What is the Blue Economy?

Publication Date: 

Wednesday, 19 July 2017 - 10:45am

Author: 

Lou Waldegrave

“Nature does not know the concept of waste; the only species capable of making something no one desires is the human species.”

In 2004, Gunter Pauli launched the Blue Economy based on the ZERI (Zero Emissions Research & Initiative) philosophy. Pauli made it his mission to engage a global network of experts and creative minds, and starting from ideas based on science, to seek solutions inspired by nature’s design principles.

Dedicated commitment towards this new paradigm began in 1996, when the United Nations Development Programme (UNDP) and Pauli decided to create the ZERI Foundation to translate design into pioneering experience. More than ten years later, in 2009, the Blue Economy: 10 years – 100 innovations – 100 million jobs was presented as a report to the Club of Rome and has since sold 1.2 million copies and been printed in 39 languages.

The Blue Economy supports an open source movement that has the potential to shift society from scarcity to abundance. It aims to incorporate the best for both our health and the environment, by using the resources available in cascading systems and ensuring that product waste is utilised as input to create a new cash flow. The Blue Economy works towards solutions for all societies, whether they be unreached communities or global corporations, by engaging a local system of production and consumption, which concentrates on working with available local resources and adapting skills and the existing infrastructure accordingly.

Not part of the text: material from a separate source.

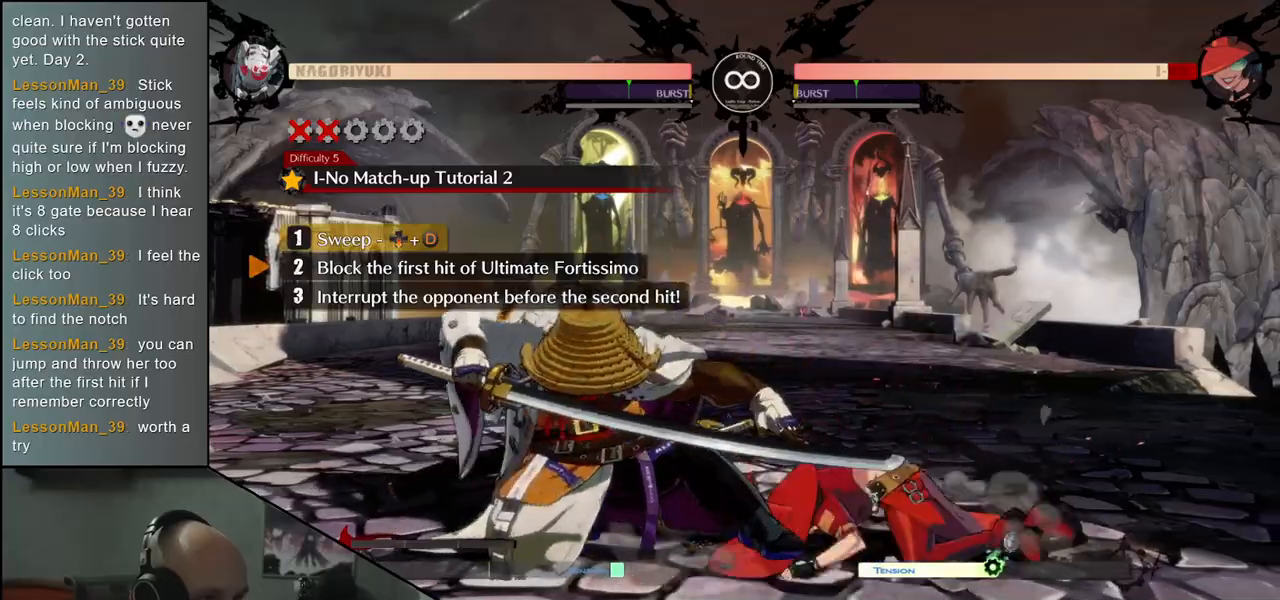
{"buttons": [], "left_stick": "down-left", "events": []}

For example, a coffee company can generate income from its core business – selling  coffee – but less than 0.2% of the coffee bean ends up in your cup. The rest is considered waste. The same coffee company could generate revenue from the mushrooms farmed on that organic waste, and whatever is left of the protein rich fungi is excellent animal feed and great for worms who turn it into a natural fertiliser. The cycle is unbroken and we see how one revenue model can be transformed into a model that provides three or four different sources of income and employment.

To understand the Blue Economy and its conception, first we need to look further into its origins and the principles of the ZERI Foundation upon which it is based.

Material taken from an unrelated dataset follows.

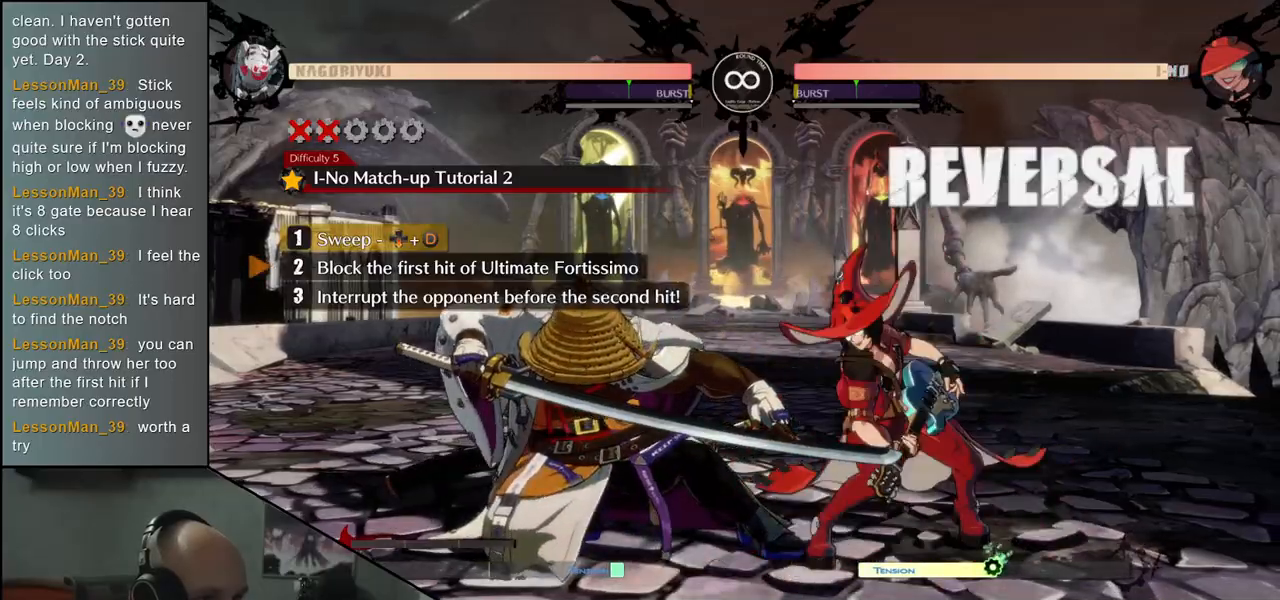
{"buttons": [], "left_stick": "down-left", "events": []}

“Nature does not know the concept of waste…”

It is on this fundamental precept that the research and initiatives of the ZERI programmes have been built. ZERI contributes towards promoting a global search for practical solutions. The Foundation firmly believes that the search must be based on the acceptance of the interconnectedness of local and global issues, and that, unless we understand the connections from the microscopic cellular scale to the supra global, with each affecting the other in subtle yet profound ways, it is impossible to find appropriate solutions.

Searching for examples that are practical, affordable and informative, ZERI concentrates its efforts building on local expertise and culture within the local ecosystem, and using what is available.

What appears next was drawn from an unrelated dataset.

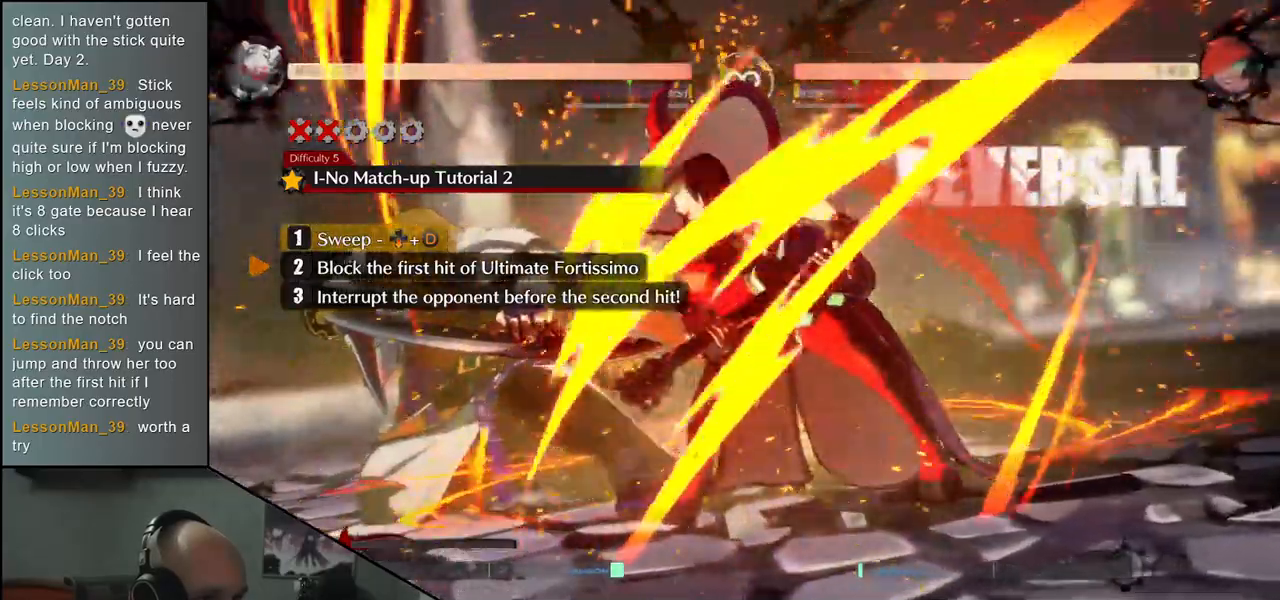
{"buttons": [], "left_stick": "down-left", "events": []}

To achieve this dramatic shift, the economy has to evolve from a core business based on a core competence, to a portfolio able to generate multiple benefits for business and society – and one that puts nature back on its evolutionary and symbiotic path.

The Blue Economy recognises that companies have focused excessively on cutting costs and therefore pursued a global strategy looking for the cheapest and most flexible place of manufacturing or service delivery. However, the drive towards ever cheaper products has resulted in an increased deprivation of cash in local economies, which have less employment and less purchasing power. This leads to less money circulating in the communities and results in an economic contraction.

The Blue Economy seeks to inject money back into the local economy and offer high quality products at a lower cost price. For instance, the global supply chain of food implies that up to 90% of all the value added, generated in the supermarkets, is spent on transportation. With little or no transportation required, costs are reduced, margins are improved and prices to the consumer are lowered. 

This short and succinct tutorial animation describes this process and how it works.

The Blue Economy is about bringing humans, natural systems, and the economy back into balance. ‘Blue’ business models should engage with and utilise local resources, and build on the participation of every stakeholder to make the move from scarcity to abundance. If embraced and successfully applied on a global scale, the Blue Economy could represent massive savings in material and costs, by ensuring a restorative and regenerative system which rebuilds natural, social and economic capital and lowers health risks for people all over the world.